This month in tech... before that, here's a testimonial for an open source project that you can't beat:
You could've been rich - My mother
Moving on, I heard about a persistence API called Carbonado on the Voldemort forums. It's an open source project from the Amazon guys. It's a no frills (read clean and simple) layer that works with Berkley DB and JDBC. It's even blessed by the BDB guys as a nicer layer on top of BDB.
Here's a decent presentation on graph algorithms from the Hadoop summit. Not very detailed, more like best practices and hints. And here's a nice illustration of PageRank using Javascript.
An interesting thread going on between the Hotspot GC team and a HBase engineer facing some GC problems. Have a look at the new generation sizes they've used for some deployments, it was new to me.
If you want to OD on JVM options, there's a list for that too.
Some folks playing with the userland filesystem in Unix - FUSE. Voldemort, Github and all sorts of funny stuff as Filesystems. Reminds me of GDrive.

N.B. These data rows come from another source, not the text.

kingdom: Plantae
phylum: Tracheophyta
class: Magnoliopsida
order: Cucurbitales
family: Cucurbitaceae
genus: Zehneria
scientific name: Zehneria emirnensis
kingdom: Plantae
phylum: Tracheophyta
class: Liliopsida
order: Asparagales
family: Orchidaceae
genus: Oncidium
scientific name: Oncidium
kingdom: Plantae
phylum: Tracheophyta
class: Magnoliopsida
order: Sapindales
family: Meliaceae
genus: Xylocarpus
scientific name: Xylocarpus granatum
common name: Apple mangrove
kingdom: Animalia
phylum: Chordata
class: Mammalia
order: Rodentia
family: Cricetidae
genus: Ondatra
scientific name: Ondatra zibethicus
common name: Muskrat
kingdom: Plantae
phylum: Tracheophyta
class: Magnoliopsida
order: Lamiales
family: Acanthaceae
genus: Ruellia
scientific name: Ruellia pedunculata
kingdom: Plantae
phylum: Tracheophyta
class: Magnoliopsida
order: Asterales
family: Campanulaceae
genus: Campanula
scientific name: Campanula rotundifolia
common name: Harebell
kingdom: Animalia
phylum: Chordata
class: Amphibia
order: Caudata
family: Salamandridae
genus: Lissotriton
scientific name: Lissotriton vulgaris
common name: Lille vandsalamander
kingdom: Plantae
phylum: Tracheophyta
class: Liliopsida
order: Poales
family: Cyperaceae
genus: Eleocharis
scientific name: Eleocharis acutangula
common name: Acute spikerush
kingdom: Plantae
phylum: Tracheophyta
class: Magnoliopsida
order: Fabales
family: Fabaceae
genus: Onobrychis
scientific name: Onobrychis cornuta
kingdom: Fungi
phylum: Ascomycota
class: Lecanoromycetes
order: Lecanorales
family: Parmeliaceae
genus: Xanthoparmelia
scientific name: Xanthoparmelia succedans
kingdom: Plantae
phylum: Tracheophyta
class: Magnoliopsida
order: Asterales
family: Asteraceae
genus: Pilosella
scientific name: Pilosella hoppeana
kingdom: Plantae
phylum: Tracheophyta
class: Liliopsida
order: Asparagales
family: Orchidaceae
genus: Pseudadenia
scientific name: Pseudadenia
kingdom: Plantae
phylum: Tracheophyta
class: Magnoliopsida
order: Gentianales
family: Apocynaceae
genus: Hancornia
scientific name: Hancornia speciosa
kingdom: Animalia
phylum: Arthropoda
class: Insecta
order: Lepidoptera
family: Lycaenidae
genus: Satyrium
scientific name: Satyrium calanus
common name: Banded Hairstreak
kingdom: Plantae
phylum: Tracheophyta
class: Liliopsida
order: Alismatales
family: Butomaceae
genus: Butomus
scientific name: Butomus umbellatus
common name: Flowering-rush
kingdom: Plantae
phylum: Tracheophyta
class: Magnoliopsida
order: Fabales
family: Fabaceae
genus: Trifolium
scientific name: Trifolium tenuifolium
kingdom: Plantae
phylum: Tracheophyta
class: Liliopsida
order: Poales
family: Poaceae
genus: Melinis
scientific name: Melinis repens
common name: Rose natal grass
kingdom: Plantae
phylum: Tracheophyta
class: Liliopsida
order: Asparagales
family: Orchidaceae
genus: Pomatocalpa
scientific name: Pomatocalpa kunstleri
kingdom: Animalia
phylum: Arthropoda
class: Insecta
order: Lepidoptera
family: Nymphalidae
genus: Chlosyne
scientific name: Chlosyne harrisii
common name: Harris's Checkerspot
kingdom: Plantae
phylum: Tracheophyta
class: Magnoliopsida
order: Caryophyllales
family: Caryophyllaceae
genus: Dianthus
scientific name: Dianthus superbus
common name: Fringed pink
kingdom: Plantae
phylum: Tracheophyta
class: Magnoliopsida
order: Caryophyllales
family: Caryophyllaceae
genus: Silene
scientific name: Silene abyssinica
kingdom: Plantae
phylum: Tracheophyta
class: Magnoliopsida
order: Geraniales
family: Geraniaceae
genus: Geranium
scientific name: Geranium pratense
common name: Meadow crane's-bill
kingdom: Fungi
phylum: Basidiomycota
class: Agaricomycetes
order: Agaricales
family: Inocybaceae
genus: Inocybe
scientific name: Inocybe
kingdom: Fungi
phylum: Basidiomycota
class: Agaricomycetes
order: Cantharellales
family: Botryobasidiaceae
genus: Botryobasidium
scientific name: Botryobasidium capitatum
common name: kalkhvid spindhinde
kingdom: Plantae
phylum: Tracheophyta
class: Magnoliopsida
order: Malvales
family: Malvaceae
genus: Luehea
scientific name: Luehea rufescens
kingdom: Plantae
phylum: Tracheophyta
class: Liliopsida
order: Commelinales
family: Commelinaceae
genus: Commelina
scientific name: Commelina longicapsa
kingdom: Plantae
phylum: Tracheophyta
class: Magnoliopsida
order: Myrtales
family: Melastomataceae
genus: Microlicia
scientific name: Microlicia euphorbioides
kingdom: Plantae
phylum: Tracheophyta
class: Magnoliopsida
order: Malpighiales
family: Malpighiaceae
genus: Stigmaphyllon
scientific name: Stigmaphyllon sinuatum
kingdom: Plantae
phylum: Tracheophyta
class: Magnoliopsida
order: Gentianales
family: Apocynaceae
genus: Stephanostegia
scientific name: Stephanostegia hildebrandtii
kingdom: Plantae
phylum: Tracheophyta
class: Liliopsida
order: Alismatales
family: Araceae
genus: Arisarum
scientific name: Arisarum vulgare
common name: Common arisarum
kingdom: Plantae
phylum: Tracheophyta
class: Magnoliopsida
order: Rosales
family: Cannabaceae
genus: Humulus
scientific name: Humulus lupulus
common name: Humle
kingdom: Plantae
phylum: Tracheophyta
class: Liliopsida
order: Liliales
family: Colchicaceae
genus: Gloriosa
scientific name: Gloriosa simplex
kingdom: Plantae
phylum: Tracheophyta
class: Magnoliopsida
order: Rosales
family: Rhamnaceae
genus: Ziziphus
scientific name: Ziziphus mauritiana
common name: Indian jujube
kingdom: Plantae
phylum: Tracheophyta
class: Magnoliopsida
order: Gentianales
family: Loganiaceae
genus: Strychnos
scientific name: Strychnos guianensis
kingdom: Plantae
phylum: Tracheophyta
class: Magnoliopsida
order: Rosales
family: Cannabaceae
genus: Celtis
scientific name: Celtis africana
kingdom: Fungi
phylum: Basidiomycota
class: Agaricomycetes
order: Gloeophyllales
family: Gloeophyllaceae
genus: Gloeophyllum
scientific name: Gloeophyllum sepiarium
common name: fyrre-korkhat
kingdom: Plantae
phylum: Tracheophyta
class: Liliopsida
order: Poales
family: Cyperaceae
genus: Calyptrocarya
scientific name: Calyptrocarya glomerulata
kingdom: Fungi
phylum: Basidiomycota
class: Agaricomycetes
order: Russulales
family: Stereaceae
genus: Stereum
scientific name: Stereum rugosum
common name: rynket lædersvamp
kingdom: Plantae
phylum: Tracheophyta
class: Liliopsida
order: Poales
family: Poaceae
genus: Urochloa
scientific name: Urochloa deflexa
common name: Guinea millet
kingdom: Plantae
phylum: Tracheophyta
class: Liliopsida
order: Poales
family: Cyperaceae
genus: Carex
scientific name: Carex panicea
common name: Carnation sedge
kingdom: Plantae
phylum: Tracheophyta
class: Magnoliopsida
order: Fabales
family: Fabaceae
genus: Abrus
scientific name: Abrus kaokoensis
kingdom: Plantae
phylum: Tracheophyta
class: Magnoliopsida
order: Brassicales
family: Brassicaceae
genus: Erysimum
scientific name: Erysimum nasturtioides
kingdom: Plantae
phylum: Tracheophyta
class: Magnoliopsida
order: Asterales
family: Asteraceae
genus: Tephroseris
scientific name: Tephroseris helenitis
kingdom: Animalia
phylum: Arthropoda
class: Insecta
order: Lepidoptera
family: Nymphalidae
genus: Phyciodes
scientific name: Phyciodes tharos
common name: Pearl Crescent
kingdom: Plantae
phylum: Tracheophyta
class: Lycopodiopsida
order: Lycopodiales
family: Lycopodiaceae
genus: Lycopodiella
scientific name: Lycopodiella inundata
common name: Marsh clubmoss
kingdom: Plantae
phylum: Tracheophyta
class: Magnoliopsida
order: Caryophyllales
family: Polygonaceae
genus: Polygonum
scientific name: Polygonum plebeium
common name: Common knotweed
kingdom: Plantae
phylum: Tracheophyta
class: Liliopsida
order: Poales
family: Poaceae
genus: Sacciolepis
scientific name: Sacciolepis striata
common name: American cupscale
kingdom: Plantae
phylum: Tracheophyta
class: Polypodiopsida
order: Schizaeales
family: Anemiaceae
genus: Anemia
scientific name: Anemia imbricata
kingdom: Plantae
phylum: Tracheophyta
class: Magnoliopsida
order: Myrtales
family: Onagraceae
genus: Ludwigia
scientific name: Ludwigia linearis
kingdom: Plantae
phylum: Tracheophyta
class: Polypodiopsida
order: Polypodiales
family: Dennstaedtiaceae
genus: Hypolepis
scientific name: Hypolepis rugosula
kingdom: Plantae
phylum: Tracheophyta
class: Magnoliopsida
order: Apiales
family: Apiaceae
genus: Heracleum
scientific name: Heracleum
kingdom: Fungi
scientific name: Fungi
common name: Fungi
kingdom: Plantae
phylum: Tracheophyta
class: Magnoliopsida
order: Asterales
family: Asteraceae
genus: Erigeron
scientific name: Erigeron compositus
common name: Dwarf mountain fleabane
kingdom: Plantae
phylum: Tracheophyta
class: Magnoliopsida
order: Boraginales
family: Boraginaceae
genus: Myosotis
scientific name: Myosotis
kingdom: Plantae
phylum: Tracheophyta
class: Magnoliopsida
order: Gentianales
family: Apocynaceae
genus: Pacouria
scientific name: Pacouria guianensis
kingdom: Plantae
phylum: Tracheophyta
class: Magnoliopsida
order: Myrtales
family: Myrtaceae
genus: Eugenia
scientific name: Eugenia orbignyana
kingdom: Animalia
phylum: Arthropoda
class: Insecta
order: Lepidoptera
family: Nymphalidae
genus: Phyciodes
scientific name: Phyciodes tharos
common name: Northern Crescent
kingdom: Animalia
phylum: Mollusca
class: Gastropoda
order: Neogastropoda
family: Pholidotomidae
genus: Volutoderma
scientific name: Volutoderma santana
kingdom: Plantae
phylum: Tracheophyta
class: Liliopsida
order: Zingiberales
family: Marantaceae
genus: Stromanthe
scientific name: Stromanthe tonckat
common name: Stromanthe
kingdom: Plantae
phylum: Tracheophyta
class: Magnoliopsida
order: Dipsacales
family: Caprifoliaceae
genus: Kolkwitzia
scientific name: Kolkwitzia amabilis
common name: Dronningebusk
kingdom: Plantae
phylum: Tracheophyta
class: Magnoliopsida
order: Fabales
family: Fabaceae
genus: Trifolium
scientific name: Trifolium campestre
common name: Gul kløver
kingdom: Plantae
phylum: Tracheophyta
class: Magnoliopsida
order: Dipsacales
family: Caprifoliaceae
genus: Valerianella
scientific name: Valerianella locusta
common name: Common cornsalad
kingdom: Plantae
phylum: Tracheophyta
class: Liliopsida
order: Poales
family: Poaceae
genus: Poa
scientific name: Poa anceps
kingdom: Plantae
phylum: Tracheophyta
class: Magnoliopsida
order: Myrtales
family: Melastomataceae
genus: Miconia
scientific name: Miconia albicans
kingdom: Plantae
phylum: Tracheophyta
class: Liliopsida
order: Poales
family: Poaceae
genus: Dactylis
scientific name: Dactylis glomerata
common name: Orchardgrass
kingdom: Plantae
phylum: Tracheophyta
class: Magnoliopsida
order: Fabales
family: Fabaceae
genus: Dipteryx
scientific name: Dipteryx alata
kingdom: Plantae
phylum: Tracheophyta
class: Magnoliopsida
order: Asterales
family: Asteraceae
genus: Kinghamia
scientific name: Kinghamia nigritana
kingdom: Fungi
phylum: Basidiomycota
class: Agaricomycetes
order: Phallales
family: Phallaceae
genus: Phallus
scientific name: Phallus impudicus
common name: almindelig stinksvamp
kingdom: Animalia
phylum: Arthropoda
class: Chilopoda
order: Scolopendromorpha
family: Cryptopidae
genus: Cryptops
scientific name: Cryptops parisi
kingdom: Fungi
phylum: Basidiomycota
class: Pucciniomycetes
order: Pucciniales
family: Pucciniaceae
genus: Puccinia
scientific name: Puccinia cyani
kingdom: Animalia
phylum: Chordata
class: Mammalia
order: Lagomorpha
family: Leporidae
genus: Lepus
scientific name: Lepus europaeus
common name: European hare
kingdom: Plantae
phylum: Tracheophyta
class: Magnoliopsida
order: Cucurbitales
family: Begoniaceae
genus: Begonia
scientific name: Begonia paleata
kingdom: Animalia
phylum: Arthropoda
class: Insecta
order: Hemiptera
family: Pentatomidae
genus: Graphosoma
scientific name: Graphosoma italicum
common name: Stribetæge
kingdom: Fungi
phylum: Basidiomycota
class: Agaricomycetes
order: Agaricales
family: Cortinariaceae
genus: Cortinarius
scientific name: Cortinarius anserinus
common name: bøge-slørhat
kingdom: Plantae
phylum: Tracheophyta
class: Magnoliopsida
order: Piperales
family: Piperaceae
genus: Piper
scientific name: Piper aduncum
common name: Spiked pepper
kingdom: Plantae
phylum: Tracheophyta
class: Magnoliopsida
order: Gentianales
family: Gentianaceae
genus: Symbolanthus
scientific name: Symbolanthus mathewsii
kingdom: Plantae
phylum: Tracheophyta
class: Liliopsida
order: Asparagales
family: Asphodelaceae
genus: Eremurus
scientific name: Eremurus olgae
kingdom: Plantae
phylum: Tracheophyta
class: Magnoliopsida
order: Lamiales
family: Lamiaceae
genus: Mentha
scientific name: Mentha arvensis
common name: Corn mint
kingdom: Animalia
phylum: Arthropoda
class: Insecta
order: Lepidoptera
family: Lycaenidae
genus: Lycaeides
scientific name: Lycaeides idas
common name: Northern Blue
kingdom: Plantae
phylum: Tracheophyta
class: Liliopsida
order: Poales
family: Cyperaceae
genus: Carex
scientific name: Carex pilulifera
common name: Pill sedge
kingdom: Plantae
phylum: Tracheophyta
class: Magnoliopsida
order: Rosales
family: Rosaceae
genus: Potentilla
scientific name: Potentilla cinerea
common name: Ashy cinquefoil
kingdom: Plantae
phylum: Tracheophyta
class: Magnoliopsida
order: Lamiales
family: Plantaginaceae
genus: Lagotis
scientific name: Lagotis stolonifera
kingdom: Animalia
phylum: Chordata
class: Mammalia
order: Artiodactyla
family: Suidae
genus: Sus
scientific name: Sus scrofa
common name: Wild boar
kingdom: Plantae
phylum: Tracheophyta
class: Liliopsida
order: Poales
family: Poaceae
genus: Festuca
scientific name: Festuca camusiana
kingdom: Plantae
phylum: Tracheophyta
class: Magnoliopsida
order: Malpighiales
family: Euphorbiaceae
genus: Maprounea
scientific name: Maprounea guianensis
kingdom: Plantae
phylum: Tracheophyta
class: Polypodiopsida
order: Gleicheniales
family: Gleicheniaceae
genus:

NoSQL systems are notorious for not being able to do simple Joins. Their answer is Map-Reduce. For running multi-attribute filtering, there's Merge-Join. Google's App Engine which is like a poor man's data store suggests the same (slide 30). I am skeptical of such queries that run on a cluster of machines, without any indexes, burning CPU on all machines, moving data back and forth. Can't imagine what it does to latency.